■ Task goal: Output every line of the records below as a numbered list, leaving out any blank lines.

Saved data entries:
════

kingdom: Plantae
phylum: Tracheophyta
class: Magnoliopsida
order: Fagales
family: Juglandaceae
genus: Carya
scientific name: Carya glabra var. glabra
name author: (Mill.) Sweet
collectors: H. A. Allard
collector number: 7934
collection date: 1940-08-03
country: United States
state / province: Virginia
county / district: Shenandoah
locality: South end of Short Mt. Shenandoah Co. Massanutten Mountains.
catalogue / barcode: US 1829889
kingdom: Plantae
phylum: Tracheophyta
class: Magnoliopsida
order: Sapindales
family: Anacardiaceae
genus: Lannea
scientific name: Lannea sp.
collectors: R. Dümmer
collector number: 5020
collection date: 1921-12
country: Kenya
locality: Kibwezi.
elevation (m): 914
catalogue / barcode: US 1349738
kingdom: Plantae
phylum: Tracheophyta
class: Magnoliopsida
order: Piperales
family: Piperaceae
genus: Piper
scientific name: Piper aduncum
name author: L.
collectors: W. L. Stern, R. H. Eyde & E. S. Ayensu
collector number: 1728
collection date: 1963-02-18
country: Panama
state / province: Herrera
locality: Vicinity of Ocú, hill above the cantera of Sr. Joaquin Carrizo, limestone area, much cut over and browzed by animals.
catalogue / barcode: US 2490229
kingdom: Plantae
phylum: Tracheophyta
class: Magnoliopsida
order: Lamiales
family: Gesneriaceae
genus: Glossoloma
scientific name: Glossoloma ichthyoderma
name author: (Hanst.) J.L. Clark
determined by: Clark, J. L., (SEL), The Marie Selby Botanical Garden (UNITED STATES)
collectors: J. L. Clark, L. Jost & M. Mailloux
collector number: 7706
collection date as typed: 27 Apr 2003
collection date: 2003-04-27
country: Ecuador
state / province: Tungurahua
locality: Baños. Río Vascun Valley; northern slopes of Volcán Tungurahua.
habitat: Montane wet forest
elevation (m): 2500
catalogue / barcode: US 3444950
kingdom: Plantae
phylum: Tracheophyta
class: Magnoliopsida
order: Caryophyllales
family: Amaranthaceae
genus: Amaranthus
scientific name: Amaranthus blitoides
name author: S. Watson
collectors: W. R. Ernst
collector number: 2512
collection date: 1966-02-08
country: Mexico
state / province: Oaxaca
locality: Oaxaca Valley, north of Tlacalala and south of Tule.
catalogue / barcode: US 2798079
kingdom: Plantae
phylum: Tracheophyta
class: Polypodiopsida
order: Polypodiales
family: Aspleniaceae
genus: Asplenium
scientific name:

════

■ Exercise output:
1. kingdom: Plantae
2. phylum: Tracheophyta
3. class: Magnoliopsida
4. order: Fagales
5. family: Juglandaceae
6. genus: Carya
7. scientific name: Carya glabra var. glabra
8. name author: (Mill.) Sweet
9. collectors: H. A. Allard
10. collector number: 7934
11. collection date: 1940-08-03
12. country: United States
13. state / province: Virginia
14. county / district: Shenandoah
15. locality: South end of Short Mt. Shenandoah Co. Massanutten Mountains.
16. catalogue / barcode: US 1829889
17. kingdom: Plantae
18. phylum: Tracheophyta
19. class: Magnoliopsida
20. order: Sapindales
21. family: Anacardiaceae
22. genus: Lannea
23. scientific name: Lannea sp.
24. collectors: R. Dümmer
25. collector number: 5020
26. collection date: 1921-12
27. country: Kenya
28. locality: Kibwezi.
29. elevation (m): 914
30. catalogue / barcode: US 1349738
31. kingdom: Plantae
32. phylum: Tracheophyta
33. class: Magnoliopsida
34. order: Piperales
35. family: Piperaceae
36. genus: Piper
37. scientific name: Piper aduncum
38. name author: L.
39. collectors: W. L. Stern, R. H. Eyde & E. S. Ayensu
40. collector number: 1728
41. collection date: 1963-02-18
42. country: Panama
43. state / province: Herrera
44. locality: Vicinity of Ocú, hill above the cantera of Sr. Joaquin Carrizo, limestone area, much cut over and browzed by animals.
45. catalogue / barcode: US 2490229
46. kingdom: Plantae
47. phylum: Tracheophyta
48. class: Magnoliopsida
49. order: Lamiales
50. family: Gesneriaceae
51. genus: Glossoloma
52. scientific name: Glossoloma ichthyoderma
53. name author: (Hanst.) J.L. Clark
54. determined by: Clark, J. L., (SEL), The Marie Selby Botanical Garden (UNITED STATES)
55. collectors: J. L. Clark, L. Jost & M. Mailloux
56. collector number: 7706
57. collection date as typed: 27 Apr 2003
58. collection date: 2003-04-27
59. country: Ecuador
60. state / province: Tungurahua
61. locality: Baños. Río Vascun Valley; northern slopes of Volcán Tungurahua.
62. habitat: Montane wet forest
63. elevation (m): 2500
64. catalogue / barcode: US 3444950
65. kingdom: Plantae
66. phylum: Tracheophyta
67. class: Magnoliopsida
68. order: Caryophyllales
69. family: Amaranthaceae
70. genus: Amaranthus
71. scientific name: Amaranthus blitoides
72. name author: S. Watson
73. collectors: W. R. Ernst
74. collector number: 2512
75. collection date: 1966-02-08
76. country: Mexico
77. state / province: Oaxaca
78. locality: Oaxaca Valley, north of Tlacalala and south of Tule.
79. catalogue / barcode: US 2798079
80. kingdom: Plantae
81. phylum: Tracheophyta
82. class: Polypodiopsida
83. order: Polypodiales
84. family: Aspleniaceae
85. genus: Asplenium
86. scientific name:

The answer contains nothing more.